Monday, February 28, 2011

Heskett's Extremely Cloudy Crystal Ball

When reading the title of Chapter 10, "Futures", one should pay particularly close to the pluralization, as that one "s" establishes an pluralized, inquisitive tone, rather than a singular, declarative tone. As in previous chapters, Heskett writes in a style that, rather than strictly defining design, raises thought provoking questions about design, leaving the reader to come up with the answers. Rather than predicting one definite future for design, Heskett outlines issues in design that will lead to any number of possible futures, for the world of design and the world it shapes.

It seems that the underlying issue that will determine the future of design is a question of puppetry, "Who will be pulling at the strings of designers in the future?". Will the puppet masters be corporate bigwigs? Will designers, as Heskett puts it, "be merely technocrats, devoting their skills to the highest commercial bidder without consideration of the ends they serve"? Or will designers respond to the pulls of less physical entities, serving environmental or social issues?

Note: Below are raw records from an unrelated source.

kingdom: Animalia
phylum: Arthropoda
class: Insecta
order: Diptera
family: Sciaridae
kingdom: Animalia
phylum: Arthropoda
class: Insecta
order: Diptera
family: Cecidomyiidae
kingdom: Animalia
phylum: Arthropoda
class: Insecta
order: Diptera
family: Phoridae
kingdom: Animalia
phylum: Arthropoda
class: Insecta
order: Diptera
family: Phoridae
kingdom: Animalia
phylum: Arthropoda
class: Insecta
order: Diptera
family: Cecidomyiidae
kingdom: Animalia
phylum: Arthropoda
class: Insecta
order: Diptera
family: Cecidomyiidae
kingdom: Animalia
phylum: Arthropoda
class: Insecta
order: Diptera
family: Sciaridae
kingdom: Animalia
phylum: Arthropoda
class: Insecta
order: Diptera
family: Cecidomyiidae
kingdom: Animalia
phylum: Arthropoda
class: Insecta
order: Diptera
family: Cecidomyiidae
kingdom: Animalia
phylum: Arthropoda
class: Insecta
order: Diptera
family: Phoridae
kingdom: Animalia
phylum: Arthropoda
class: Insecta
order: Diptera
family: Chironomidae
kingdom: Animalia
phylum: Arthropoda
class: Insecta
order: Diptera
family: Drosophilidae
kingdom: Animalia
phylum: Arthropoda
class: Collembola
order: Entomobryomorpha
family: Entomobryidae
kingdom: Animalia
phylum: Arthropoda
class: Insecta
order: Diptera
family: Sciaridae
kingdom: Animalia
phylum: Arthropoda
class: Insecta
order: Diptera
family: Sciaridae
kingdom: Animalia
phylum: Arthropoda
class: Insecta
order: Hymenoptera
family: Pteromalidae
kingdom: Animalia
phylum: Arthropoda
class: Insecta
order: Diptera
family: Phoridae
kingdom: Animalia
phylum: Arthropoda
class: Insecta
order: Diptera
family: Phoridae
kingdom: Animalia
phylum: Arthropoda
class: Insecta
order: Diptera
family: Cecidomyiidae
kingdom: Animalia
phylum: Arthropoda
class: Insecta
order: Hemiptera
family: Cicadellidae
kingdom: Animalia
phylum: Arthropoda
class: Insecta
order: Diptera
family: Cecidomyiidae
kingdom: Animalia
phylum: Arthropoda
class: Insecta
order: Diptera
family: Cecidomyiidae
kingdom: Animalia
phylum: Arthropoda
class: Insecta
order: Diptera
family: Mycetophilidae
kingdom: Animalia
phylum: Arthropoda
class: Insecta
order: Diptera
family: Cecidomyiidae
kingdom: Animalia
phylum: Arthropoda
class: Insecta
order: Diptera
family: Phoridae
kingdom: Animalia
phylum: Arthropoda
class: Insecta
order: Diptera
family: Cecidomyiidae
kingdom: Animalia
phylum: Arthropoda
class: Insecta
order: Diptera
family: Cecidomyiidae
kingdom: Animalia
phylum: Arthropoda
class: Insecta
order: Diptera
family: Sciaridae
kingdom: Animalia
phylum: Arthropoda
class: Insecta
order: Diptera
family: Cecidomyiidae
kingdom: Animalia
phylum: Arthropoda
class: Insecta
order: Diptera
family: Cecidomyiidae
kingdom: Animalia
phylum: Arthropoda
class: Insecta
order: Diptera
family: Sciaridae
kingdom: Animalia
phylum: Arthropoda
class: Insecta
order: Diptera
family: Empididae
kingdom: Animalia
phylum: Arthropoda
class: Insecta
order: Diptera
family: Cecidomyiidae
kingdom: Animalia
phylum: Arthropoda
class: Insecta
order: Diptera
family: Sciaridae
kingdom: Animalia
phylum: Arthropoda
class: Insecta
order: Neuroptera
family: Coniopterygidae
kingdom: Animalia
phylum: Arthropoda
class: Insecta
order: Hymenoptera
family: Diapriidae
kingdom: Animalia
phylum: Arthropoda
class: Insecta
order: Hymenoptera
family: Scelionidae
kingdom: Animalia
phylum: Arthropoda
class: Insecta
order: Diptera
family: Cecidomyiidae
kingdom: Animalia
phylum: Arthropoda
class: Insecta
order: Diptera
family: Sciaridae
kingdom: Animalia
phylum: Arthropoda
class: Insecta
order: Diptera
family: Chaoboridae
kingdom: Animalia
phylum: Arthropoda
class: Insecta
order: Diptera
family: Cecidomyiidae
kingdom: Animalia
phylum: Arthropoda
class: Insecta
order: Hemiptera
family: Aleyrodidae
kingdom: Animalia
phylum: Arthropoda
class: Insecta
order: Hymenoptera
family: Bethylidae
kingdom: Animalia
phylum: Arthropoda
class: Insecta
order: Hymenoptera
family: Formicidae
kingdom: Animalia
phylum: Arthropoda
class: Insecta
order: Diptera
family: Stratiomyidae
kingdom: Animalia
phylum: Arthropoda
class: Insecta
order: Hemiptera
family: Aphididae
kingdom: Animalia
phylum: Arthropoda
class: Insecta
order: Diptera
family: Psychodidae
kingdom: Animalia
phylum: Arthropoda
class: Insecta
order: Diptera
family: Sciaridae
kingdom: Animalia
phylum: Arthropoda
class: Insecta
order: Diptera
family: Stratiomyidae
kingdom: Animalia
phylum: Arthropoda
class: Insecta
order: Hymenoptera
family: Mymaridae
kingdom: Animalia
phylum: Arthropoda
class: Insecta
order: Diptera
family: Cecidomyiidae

One quote, concerning the significance of the growing trend of designing "experiences", particularly reverberated with me: "It also suggests that life is so meaningless for people incapable of experiencing anything for themselves that they have to be supplied with a constant flow of artificial, commercialized, and commodified experiences that take on their own reality. " The recent emphasis on "viral" marketing campaigns is one such example. By removing advertisements from TV screens and magazine pages and making them real-world experiences, the response to advertisements has changed from changing the channel or flipping the page to telling your friends about it on Facebook. I feel that such willful participation in marketing campaigns is a bit unnerving, and I sincerely hope that design instead focuses on the needs of the 90 percent of the world's population that lives "in the so-called 'Third World', in 'Developing' or 'Peripheral' countries".

However, Heskett manages to slightly take off the gleam of that dream, as he questions: "if basic requirements become more completely satisfied, will the whole world turn to conspicuous consumption, and with what consequences?"

Let's just hope McDonough's "Industrial Re-evolution" has happened by then, and the consequences are minimal.